The Kid has left the stage for the last time.
Chills sweep through your body. The air is thick with anticipation. There is a sense of uncontainable excitement, but also reverence. Women and screaming and passing out…and some of the men are, too. Hands are in the air, hearts are ablaze, and a shared love and adoration connects everyone in the room. The crowd hangs on every word of the man on stage.
It’s not a church revival. It’s a Prince concert. Although, it’s nothing short of a religious experience.
Prince Rogers Nelson, Christopher Robin, The Artist Formerly Known as Prince, (insert sign here), whatever era in which you discovered The Purple One designates what you know him as.
I met him as Prince, and got to know him as “The Kid.”
It’s not often that we find a musician who masters everything he does. While his acting was considered questionable by critics in Purple Rain, there was no question to fans – and haters (of which there are few) – that it’s one of the most iconic rock musicals of all time.
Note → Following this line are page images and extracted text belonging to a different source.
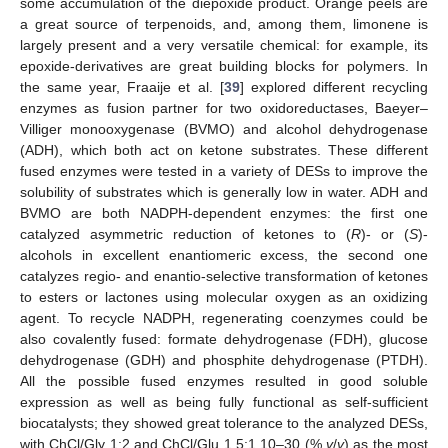
some accumulation of the diepoxide product. Orange peels are
a great source of terpenoids, and, among them, limonene is
largely present and a very versatile chemical: for example, its
epoxide-derivatives are great building blocks for polymers. In
the same year, Fraaije et al. [
39
] explored different recycling
enzymes as fusion partner for two oxidoreductases, Baeyer–
Villiger monooxygenase (BVMO) and alcohol dehydrogenase
(ADH), which both act on ketone substrates. These different
fused enzymes were tested in a variety of DESs to improve the
solubility of substrates which is generally low in water. ADH and
BVMO are both NADPH-dependent enzymes: the first one
catalyzed asymmetric reduction of ketones to (
R
)- or (
S
)-
alcohols in excellent enantiomeric excess, the second one
catalyzes regio- and enantio-selective transformation of ketones
to esters or lactones using molecular oxygen as an oxidizing
agent. To recycle NADPH, regenerating coenzymes could be
also covalently fused: formate dehydrogenase (FDH), glucose
dehydrogenase (GDH) and phosphite dehydrogenase (PTDH).
All the possible fused enzymes resulted in good soluble
expression as well as being fully functional as self-sufficient
biocatalysts; they showed great tolerance to the analyzed DESs,
with ChCl/Gly 1:2 and ChCl/Glu 1.5:1 10–30 (%
v
/
v
) as the most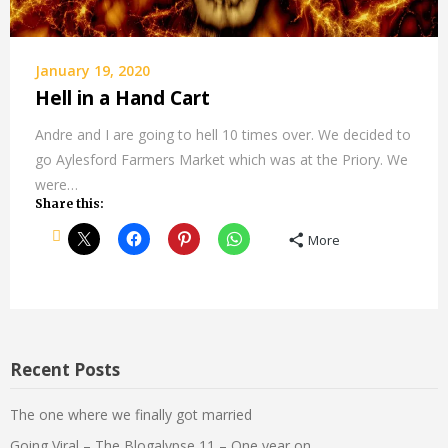
January 19, 2020
Hell in a Hand Cart
Andre and I are going to hell 10 times over. We decided to
go Aylesford Farmers Market which was at the Priory. We
were…
Share this:
More
Recent Posts
The one where we finally got married
Going Viral – The Blogalypse 11 – One year on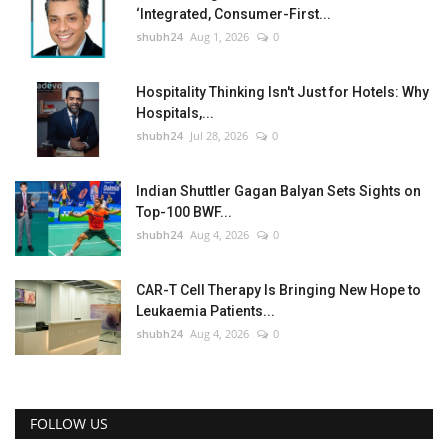
‘Integrated, Consumer-First...
shubh24
Aug 1, 2026
0
Hospitality Thinking Isn't Just for Hotels: Why
Hospitals,...
shubh24
Jul 28, 2026
0
Indian Shuttler Gagan Balyan Sets Sights on
Top-100 BWF...
shubh24
Aug 4, 2026
0
CAR-T Cell Therapy Is Bringing New Hope to
Leukaemia Patients...
shubh24
Aug 4, 2026
0
FOLLOW US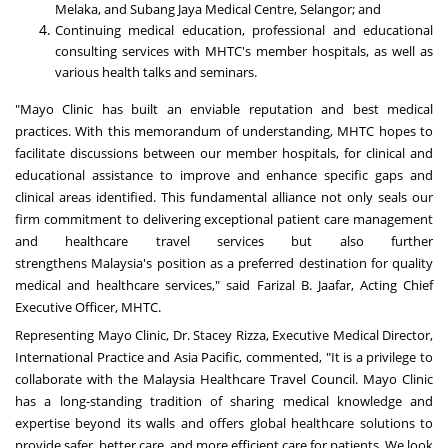
Melaka, and Subang Jaya Medical Centre,
Selangor
; and
Continuing medical education, professional and educational
consulting services with MHTC's member hospitals, as well as
various health talks and seminars.
"Mayo Clinic has built an enviable reputation and best medical
practices. With this memorandum of understanding, MHTC hopes to
facilitate discussions between our member hospitals, for clinical and
educational assistance to improve and enhance specific gaps and
clinical areas identified. This fundamental alliance not only seals our
firm commitment to delivering exceptional patient care management
and healthcare travel services but also further
strengthens
Malaysia's
position as a preferred destination for quality
medical and healthcare services," said Farizal B. Jaafar, Acting Chief
Executive Officer, MHTC.
Representing Mayo Clinic, Dr.
Stacey Rizza
, Executive Medical Director,
International Practice and
Asia Pacific
, commented, "It is a privilege to
collaborate with the Malaysia Healthcare Travel Council. Mayo Clinic
has a long-standing tradition of sharing medical knowledge and
expertise beyond its walls and offers global healthcare solutions to
provide safer, better care, and more efficient care for patients. We look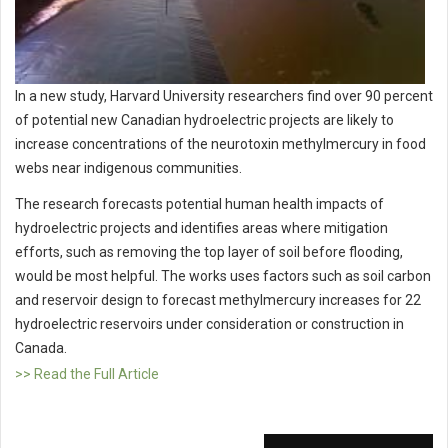
In a new study, Harvard University researchers find over 90 percent
of potential new Canadian hydroelectric projects are likely to
increase concentrations of the neurotoxin methylmercury in food
webs near indigenous communities.
The research forecasts potential human health impacts of
hydroelectric projects and identifies areas where mitigation
efforts, such as removing the top layer of soil before flooding,
would be most helpful. The works uses factors such as soil carbon
and reservoir design to forecast methylmercury increases for 22
hydroelectric reservoirs under consideration or construction in
Canada.
>> Read the Full Article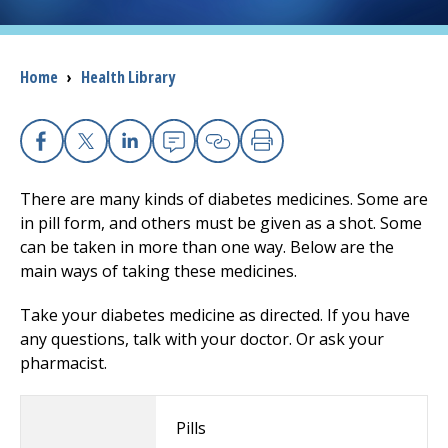
I want to...
Breadcrumb
Home
›
Health Library
Careers
Access myChart
Facebook
X
Linkedin
Email
Copy Link
Print
(opens in a new tab)
There are many kinds of diabetes medicines. Some are
Patients and Visitors
in pill form, and others must be given as a shot. Some
can be taken in more than one way. Below are the
Health Professionals
main ways of taking these medicines.
Donate
Take your diabetes medicine as directed. If you have
any questions, talk with your doctor. Or ask your
pharmacist.
The Clinical Partner of
UMass Chan Medical School
Pills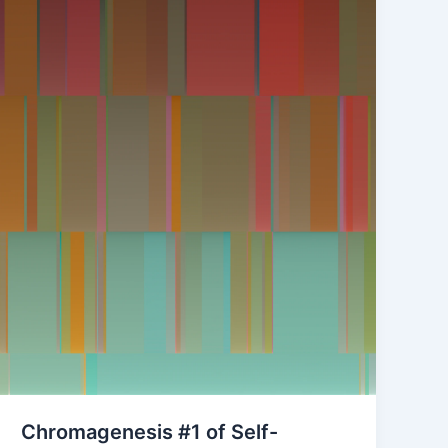
Chromagenesis #1 of Self-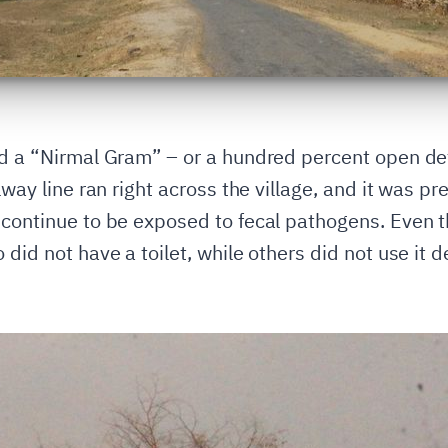
nd a “Nirmal Gram” – or a hundred percent open def
lway line ran right across the village, and it was pr
 continue to be exposed to fecal pathogens. Even t
 did not have a toilet, while others did not use it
The believability of the film is what really captures the audience. We can totally see Prince doing all of those things, and, in our minds, he really did all of those things.
It’s tempting, in memoriam, to focus on a celebrity’s personal life – the family man, the lovable hometown hero, the one who “made it.” But that’s what Wikipedia is for. Anybody can copy and paste a list of Grammys, a filmography, a discography – it doesn’t mean he made you FEEL anything. To his fans, myself included, Prince is the “oh finally, some real music!” at every party. He’s the icon I don’t wanna think has a normal life. As Bruno Mars said, “You wanna think Prince is somewhere on a cloud riding a unicorn, not buying shirts at The Gap.”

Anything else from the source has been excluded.